In What Should We Do About Security Ethics? an anoymous reader writes
I am a senior security xxx in a Fortune 300 company and I am very frustrated at what I see. I see our customers turn a blind eye to blatant security issues, in the name of the application or business requirements. I see our own senior officers reduce the risk ratings of internal findings, and even strong-arm 3rd party auditors/testers to reduce their risk ratings on the threat of losing our business
This is a tough one. The hope is that compliance systems, coupled with the threat of liability (under Sarbanes-Oxley, for example) or lawsuits, will change behavior over time: senior officers may be less willing to reduce risk ratings if this decision is logged and they are likely to be held responsible if something goes wrong. In practice, since as far as I know nobody’s been held liable yet, the deterrent effect isn’t there. The Oklahoma case is a good example: how much will this cost the state in damages, and whose career suffers a major setback? And I’m not convinced that the compliance products I saw would even capture this kind of information. On the whole, it’s really hard for me to imagine this dynamic changing without a fundamental shift in the legal landscape, establishing liabilty for data breaches — and for software with security vulnerabilities.

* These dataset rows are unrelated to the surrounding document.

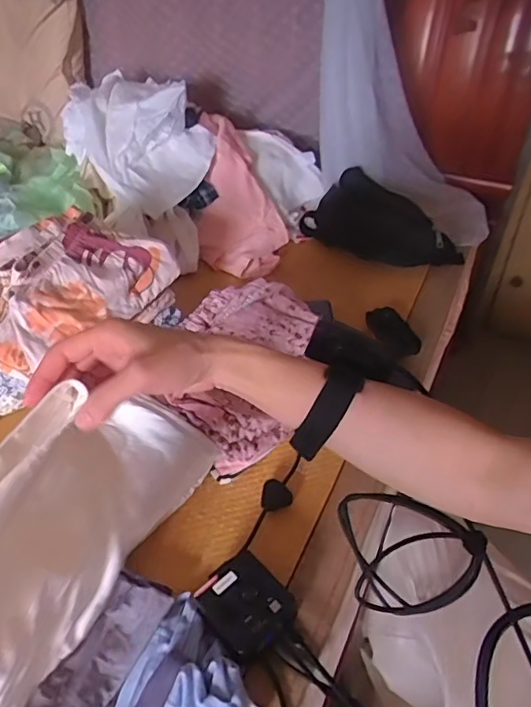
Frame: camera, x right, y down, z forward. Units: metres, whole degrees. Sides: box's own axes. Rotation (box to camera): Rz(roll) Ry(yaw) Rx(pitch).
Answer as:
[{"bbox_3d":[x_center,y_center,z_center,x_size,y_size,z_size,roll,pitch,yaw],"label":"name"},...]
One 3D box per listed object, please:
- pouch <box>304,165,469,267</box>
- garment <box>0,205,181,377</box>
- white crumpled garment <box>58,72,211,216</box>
[{"bbox_3d":[0.226,-0.249,1.061,0.318,0.169,0.069,22,47,22],"label":"pouch"},{"bbox_3d":[-0.277,-0.095,0.754,0.180,0.097,0.272,28,50,27],"label":"garment"},{"bbox_3d":[-0.255,-0.452,1.119,0.233,0.144,0.383,-27,49,-26],"label":"white crumpled garment"}]

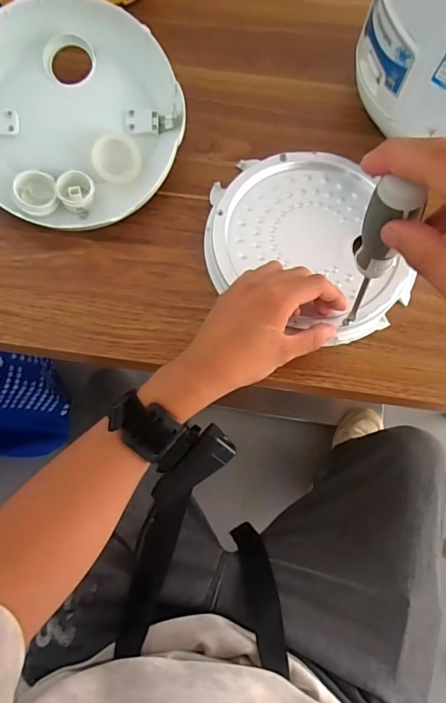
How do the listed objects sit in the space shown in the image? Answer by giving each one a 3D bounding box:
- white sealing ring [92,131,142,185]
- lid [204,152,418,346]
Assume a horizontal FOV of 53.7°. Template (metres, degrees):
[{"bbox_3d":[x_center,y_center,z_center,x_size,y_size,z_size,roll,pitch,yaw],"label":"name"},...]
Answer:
[{"bbox_3d":[-0.102,-0.186,0.425,0.046,0.005,0.046,-5,107,-16],"label":"white sealing ring"},{"bbox_3d":[0.076,-0.103,0.415,0.179,0.020,0.182,0,72,-1],"label":"lid"}]

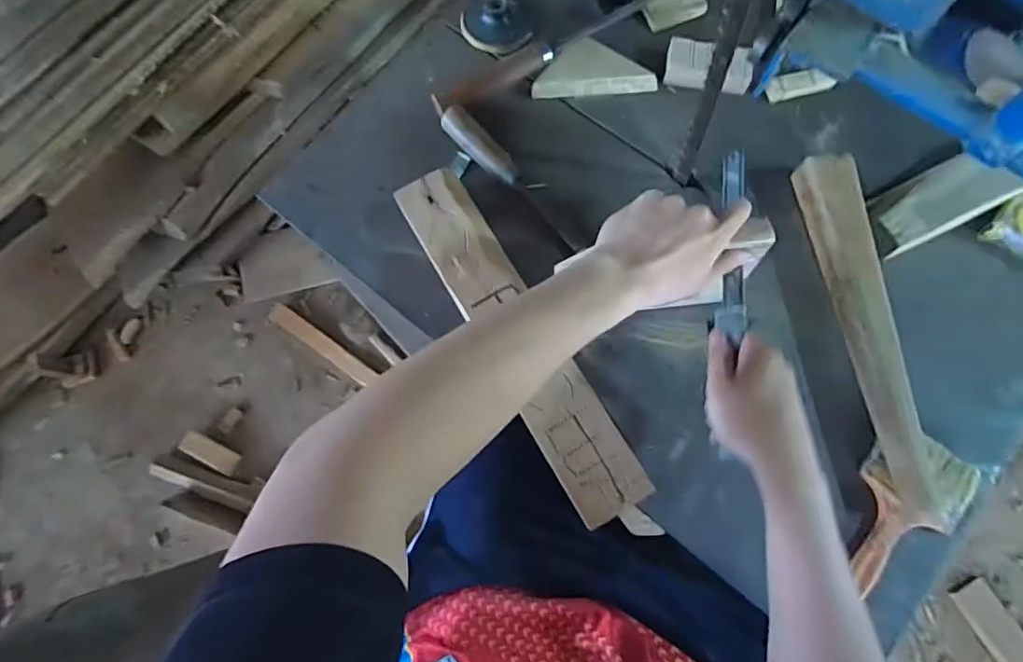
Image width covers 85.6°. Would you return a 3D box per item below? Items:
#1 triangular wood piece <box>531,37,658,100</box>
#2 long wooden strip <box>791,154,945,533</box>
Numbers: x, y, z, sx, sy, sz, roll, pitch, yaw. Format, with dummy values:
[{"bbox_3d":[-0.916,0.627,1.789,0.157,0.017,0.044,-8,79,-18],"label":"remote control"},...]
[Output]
[{"bbox_3d":[0.096,-0.314,0.668,0.143,0.023,0.073,-6,74,0],"label":"triangular wood piece"},{"bbox_3d":[0.357,-0.003,0.557,0.049,0.055,0.372,-6,74,0],"label":"long wooden strip"}]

And finally, Windows Live Hotmail CAPTCHA Cracked, Exploited:
Coming on the heels of credible accounts of the downfall of first Yahoo’s and then Gmail’s CAPTCHA, Ars Technica is reporting on Websense Security Labs’ deconstruction of the cracking and tuning / exploitation of the Live Hotmail CAPTCHA. Ars calculates that a single zombie computer can sign up over 1400 Live Hotmail accounts in a day, and alternate account creation with spamming.
Those intentionally-hard-to-read words that you have to type in when you sign up for email accounts (or leave blog comments) are CAPTCHAs, designed to ensure that there’s a real person at the other end. Since the concept first got introduced, it’s been an arms race between the people devising CAPTCHAs — and the hackers using technology to decode them automatically. Recent score: hackers 3, industry 0.
And at an even deeper level, this reveals an uncomfortable truth: there are huge numbers of zombie machines out there, mostly running Win95 and early versions of Windows XP, now largely controlled by “botnet herders”: professionals who are happy to make them available for whatever purposes for surprisingly reasonable prices. Something to keep in mind here: the substantial improvements that Microsoft and other OS vendors have made to their security more recently will not change that — at least until those machines go out of service. This is now a fact of life we have to deal with. And so when other security measures fail, broad-based exploitation can happen rapidly. Dealing with becomes largely a matter of law enforcement, not industry security solutions.
So from this admittedly-small data set, it’s a mixed bag for the security industry. On the downside, there are some fundamental problems that really seem beyond the industry’s ability to address. And there are some specific areas where the technology is still lagging.
The good news is that there are a lot of solutions (static analysis, penetration testing, training, database security monitoring and other kinds of dynamic analysis, security reviews) that can help with major issues like data breaches — and obviously, a lot of room for improvement just getting them deployed today.